Pro audio gear usually has both input and output volume controls, as well as buffers on the ins and outs. That because we don't know what over pieces of gear will be connected to it today or tomorrow. Home stereos are often much easier
In most cases I think that 12dB is plenty for a home preamp, but it might not be enough for your amp with its low sensitivity. 12X amplification does seem a bit much, tho, unless your sources are low output. About 1/2 that ought to drive your amp into clipping even from something like a 0.75V phono preamp.
I would say that if your interconnect cables are short and of good quality, then there won't be much practical difference in putting the volume pot at the output of the preamp or input of the power amp.
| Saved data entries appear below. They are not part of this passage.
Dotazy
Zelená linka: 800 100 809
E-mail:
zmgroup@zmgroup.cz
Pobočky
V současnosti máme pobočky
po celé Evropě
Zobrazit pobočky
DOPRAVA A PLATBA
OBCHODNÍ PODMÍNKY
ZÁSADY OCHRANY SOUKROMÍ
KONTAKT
Just be sure your preamp isn't clipping or driven into other distortion with high level sources, like a CD player.
12times (+22dB) gain pre-amp is adding too much noise that has to be thrown away again at the vol pot.
Short cables between the vol pot and the power amp are limited by the capacitance of the cables.
I'd suggest less than 1m of typical 50pF/m cable is probably OK in addition to the other capacitances that exist.
This article was so useful I just joined DIY. Thank you. I have very efficient speakers so this is a big problem in my system. Can anyone help me with what/where to purchase an amp that has very low gain? If DIY how do I start?
Thanks again for everyone's insight.
You could look at a unity gain Power Buffer.
That would remove the amplifier gain from your total system gain.
Typical power amplifiers have a gain somewhere in the range +20dB to +35dB
Omitting that amp gain gets the system gain down to levels that can drive a very efficient speaker.
I think PASS has shown a Power Buffer. An Italian amp designer (Cuffoli ?) has a Buffer. and ESP mentions it.
It is difficult to find commercial low gain amps. Gain is so easy to build in, it's often over done.